# Installing Applications on servers



## bojan (Jul 9, 2010)

For the servers especially Web servers, when you install web server, php, mysql, do you compile from vendor source or ports or you use packages?

I like to use source from vendor, it gives me more flexibility and if you manage other OS (Linux) it is little more consistent.

On RPM based or Deb based, do you prefer source or packages?


----------



## phoenix (Jul 9, 2010)

I always use the package manager for the OS I'm installing on.  For FreeBSD, it's usually the ports tree, but sometimes I'll use pkg_add.  For Debian, it's aptitude/synaptic.  For RedHat, it's yum/rpm.  For Windows, it's MSI/.exe files.
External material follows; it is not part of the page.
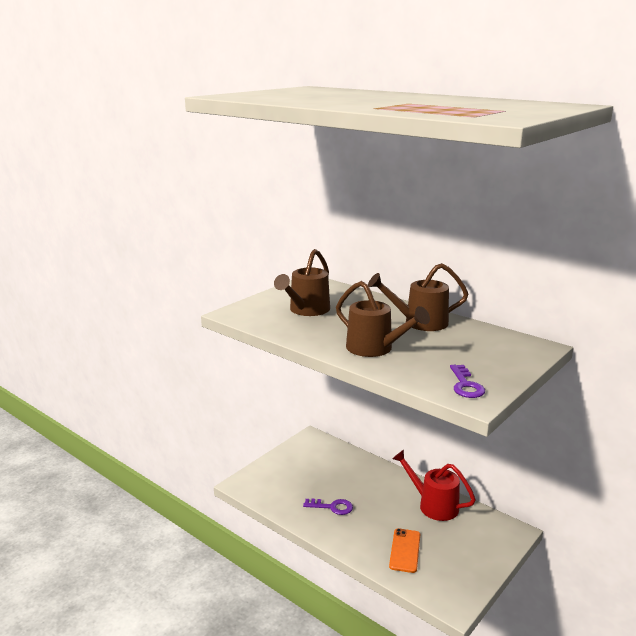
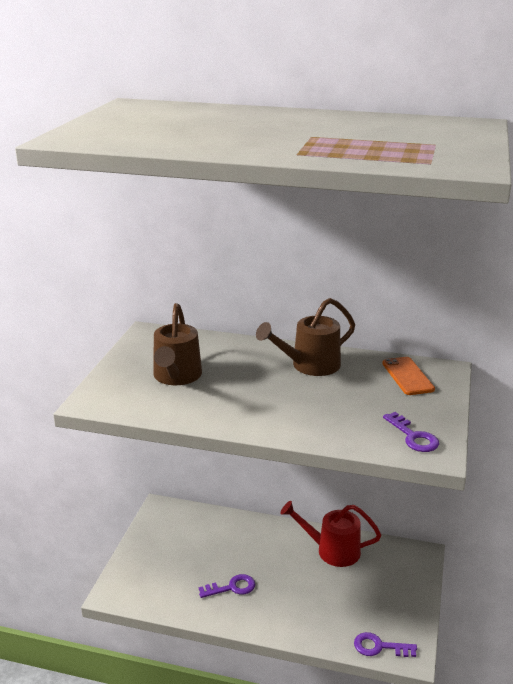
camera: 25 degrees left, 5 degrees up
brown watering can [336,281,430,357] -> none
orange phone [389,528,420,573] -> orange phone moved to [382,357,435,395]
none -> purple key [354,632,417,657]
You really don't want to be installing everything from source, by hand, everytime.  That's just wasting time and resources.    Use the tools at hand, and save yourself some grief when it comes time to upgrade.

We used to do a lot by hand.  But it became a maintenance nightmare very quickly (how is that app started again, via init script, manual script, something else?).


----------



## fwaggle (Jul 9, 2010)

I host Mumble servers, and I like to build that from the git sources because the port only sticks to releases (as it probably should). Other than that, I build everything from ports.

As far as things like Apache/PHP/etc, I had a friend that used to do that. It was a nightmare when it came to upgrade time. It doesn't give you any extra flexibility really, but I guess I can appreciate wanting to keep things the same over different types of OSes.

The real problems start when people build things like Apache from sources for no decent reason whatsoever, then have problems, and become flamebait in places like #freebsdhelp.


----------



## SirDice (Jul 9, 2010)

I build my own packages from the ports. That way I can turn options on/off and I don't end up with build dependencies on my servers.


----------